Exercise description: All records shown below should be given again, character for character.
-------- Dataset content --------
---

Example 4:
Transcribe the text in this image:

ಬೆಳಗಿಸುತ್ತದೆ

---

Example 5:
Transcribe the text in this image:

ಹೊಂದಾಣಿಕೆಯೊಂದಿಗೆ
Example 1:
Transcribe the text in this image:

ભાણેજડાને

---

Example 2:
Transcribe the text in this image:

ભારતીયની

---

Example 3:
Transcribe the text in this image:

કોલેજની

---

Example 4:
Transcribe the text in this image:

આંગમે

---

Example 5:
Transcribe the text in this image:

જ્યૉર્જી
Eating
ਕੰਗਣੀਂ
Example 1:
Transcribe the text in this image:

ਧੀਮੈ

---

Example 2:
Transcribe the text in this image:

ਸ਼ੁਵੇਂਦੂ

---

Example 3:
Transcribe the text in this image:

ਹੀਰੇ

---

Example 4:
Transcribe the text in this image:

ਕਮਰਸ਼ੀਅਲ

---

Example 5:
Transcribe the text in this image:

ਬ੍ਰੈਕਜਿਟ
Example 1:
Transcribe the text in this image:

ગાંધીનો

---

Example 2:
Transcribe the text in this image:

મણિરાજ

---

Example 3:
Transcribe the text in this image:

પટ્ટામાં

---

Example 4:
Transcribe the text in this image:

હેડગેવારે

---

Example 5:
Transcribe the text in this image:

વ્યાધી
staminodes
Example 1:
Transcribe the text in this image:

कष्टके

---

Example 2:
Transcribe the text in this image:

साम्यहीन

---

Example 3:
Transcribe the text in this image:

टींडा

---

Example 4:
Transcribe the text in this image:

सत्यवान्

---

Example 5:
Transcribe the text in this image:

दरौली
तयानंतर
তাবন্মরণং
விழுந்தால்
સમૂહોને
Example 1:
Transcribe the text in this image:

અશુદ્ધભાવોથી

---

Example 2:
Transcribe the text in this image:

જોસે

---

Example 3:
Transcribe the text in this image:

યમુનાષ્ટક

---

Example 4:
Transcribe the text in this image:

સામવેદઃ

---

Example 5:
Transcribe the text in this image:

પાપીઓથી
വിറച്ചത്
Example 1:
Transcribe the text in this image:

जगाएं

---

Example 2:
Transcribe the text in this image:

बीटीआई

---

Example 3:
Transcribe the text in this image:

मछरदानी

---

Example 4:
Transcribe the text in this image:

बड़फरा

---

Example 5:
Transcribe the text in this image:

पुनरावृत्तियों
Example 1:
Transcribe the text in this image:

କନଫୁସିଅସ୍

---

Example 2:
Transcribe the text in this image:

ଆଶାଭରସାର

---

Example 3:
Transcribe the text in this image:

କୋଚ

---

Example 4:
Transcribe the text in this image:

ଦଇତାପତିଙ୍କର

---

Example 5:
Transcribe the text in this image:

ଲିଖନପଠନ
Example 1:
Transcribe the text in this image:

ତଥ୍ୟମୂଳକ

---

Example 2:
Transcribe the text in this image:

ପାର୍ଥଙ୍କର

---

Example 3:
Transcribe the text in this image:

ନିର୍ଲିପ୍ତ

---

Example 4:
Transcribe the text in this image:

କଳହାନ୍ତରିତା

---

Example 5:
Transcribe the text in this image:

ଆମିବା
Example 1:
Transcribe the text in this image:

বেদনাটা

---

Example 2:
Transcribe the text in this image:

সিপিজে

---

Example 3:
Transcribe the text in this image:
--------
Your response:
---

Example 4:
Transcribe the text in this image:

ಬೆಳಗಿಸುತ್ತದೆ

---

Example 5:
Transcribe the text in this image:

ಹೊಂದಾಣಿಕೆಯೊಂದಿಗೆ
Example 1:
Transcribe the text in this image:

ભાણેજડાને

---

Example 2:
Transcribe the text in this image:

ભારતીયની

---

Example 3:
Transcribe the text in this image:

કોલેજની

---

Example 4:
Transcribe the text in this image:

આંગમે

---

Example 5:
Transcribe the text in this image:

જ્યૉર્જી
Eating
ਕੰਗਣੀਂ
Example 1:
Transcribe the text in this image:

ਧੀਮੈ

---

Example 2:
Transcribe the text in this image:

ਸ਼ੁਵੇਂਦੂ

---

Example 3:
Transcribe the text in this image:

ਹੀਰੇ

---

Example 4:
Transcribe the text in this image:

ਕਮਰਸ਼ੀਅਲ

---

Example 5:
Transcribe the text in this image:

ਬ੍ਰੈਕਜਿਟ
Example 1:
Transcribe the text in this image:

ગાંધીનો

---

Example 2:
Transcribe the text in this image:

મણિરાજ

---

Example 3:
Transcribe the text in this image:

પટ્ટામાં

---

Example 4:
Transcribe the text in this image:

હેડગેવારે

---

Example 5:
Transcribe the text in this image:

વ્યાધી
staminodes
Example 1:
Transcribe the text in this image:

कष्टके

---

Example 2:
Transcribe the text in this image:

साम्यहीन

---

Example 3:
Transcribe the text in this image:

टींडा

---

Example 4:
Transcribe the text in this image:

सत्यवान्

---

Example 5:
Transcribe the text in this image:

दरौली
तयानंतर
তাবন্মরণং
விழுந்தால்
સમૂહોને
Example 1:
Transcribe the text in this image:

અશુદ્ધભાવોથી

---

Example 2:
Transcribe the text in this image:

જોસે

---

Example 3:
Transcribe the text in this image:

યમુનાષ્ટક

---

Example 4:
Transcribe the text in this image:

સામવેદઃ

---

Example 5:
Transcribe the text in this image:

પાપીઓથી
വിറച്ചത്
Example 1:
Transcribe the text in this image:

जगाएं

---

Example 2:
Transcribe the text in this image:

बीटीआई

---

Example 3:
Transcribe the text in this image:

मछरदानी

---

Example 4:
Transcribe the text in this image:

बड़फरा

---

Example 5:
Transcribe the text in this image:

पुनरावृत्तियों
Example 1:
Transcribe the text in this image:

କନଫୁସିଅସ୍

---

Example 2:
Transcribe the text in this image:

ଆଶାଭରସାର

---

Example 3:
Transcribe the text in this image:

କୋଚ

---

Example 4:
Transcribe the text in this image:

ଦଇତାପତିଙ୍କର

---

Example 5:
Transcribe the text in this image:

ଲିଖନପଠନ
Example 1:
Transcribe the text in this image:

ତଥ୍ୟମୂଳକ

---

Example 2:
Transcribe the text in this image:

ପାର୍ଥଙ୍କର

---

Example 3:
Transcribe the text in this image:

ନିର୍ଲିପ୍ତ

---

Example 4:
Transcribe the text in this image:

କଳହାନ୍ତରିତା

---

Example 5:
Transcribe the text in this image:

ଆମିବା
Example 1:
Transcribe the text in this image:

বেদনাটা

---

Example 2:
Transcribe the text in this image:

সিপিজে

---

Example 3:
Transcribe the text in this image:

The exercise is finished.